According to former Karemor and Mayor employees, Bill and his brother, Joe II, had long been frustrated employees of their father. They apparently wanted out of the company, but they were financially beholden to their father.
"Joe Sr. was constantly screaming at the two of them in board meetings," a former employee says. "They were good guys. But they'd do anything Dad said because they were scared of him."
When the sons were good, Joe Sr. helped them out. Joe Deihl helped Joe II fight his misdemeanor solicitation of prostitution charge for five years, taking procedural issues in the case all the way to the Arizona Supreme Court. Joe Sr. also gave Sheriff Joe Arpaio $10,000 in campaign contributions in 2000. When Joe II finally served his time for the conviction, he served it at a secluded Mesa branch of the county jail system dubbed by detention officers as the "Mesa Hilton," which is usually reserved by Sheriff Arpaio for sports stars or other celebrities.

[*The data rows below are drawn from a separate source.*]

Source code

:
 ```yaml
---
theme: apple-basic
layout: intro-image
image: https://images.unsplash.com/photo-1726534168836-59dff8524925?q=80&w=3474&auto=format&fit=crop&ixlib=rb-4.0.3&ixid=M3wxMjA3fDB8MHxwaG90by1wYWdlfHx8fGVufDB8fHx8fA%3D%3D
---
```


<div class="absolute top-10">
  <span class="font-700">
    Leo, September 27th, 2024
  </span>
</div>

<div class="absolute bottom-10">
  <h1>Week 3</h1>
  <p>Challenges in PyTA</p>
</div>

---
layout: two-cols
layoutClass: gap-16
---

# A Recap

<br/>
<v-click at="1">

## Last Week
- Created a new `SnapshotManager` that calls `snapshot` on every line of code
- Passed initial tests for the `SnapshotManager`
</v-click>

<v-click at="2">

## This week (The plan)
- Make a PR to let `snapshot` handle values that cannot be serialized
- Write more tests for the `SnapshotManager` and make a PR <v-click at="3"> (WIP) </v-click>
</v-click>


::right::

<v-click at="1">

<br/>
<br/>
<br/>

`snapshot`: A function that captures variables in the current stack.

Instead of saving his butt, Joe Sr. just gave Bill Deihl money for a big house.
Bill could not be reached for comment.
The relationship between father and son apparently soured, so much so that when Bill and his wife sold the house in 2002 as part of their divorce, Joe and Sari sued him to get the money. That case is currently snaking its way through Maricopa County Superior Court.
The senior Deihls produced documents in court showing that the money for the house was a loan.
They even argued that Bill and his wife committed fraud by creating documents to make their mortgage company believe the money came from a company profit-sharing plan.
"In fact," the elder Deihls' attorney wrote in court papers, "neither Mayor Pharmaceutical nor William Deihl had a profit sharing plan. Both he and Ms. Deihl have admitted in their divorce action that the profit-sharing plan was a fiction created to obtain a bank mortgage without disclosing they were borrowing the down payment from plaintiffs."
Interestingly, the elder Deihls are demanding $333,000 from William, the exact amount they ended up having to pay Paul Dembow.
"I guess people like this always end up eating their young," quips Files, the private investigator.
In the meantime, Joe Deihl has come up with a new marketing scheme on his Vitamist Web site. He's now targeting people who have had bariatric or gastric-bypass surgery, the stomach-reduction surgery to combat morbid obesity.
Apparently, spray vitamins are now a critical part of a serious weight-loss program.
"This is a lifelong commitment," the Vitamist Web site says. "By taking vitamin supplements daily, bariatric patients can help avoid health complications due to malnutrition. Vitamist Spray Vitamins makes this commitment easy. One phone call will set up convenient home delivery -- each month, every month."
Which means Joe Deihl would be conveniently billing you for the rest of your life.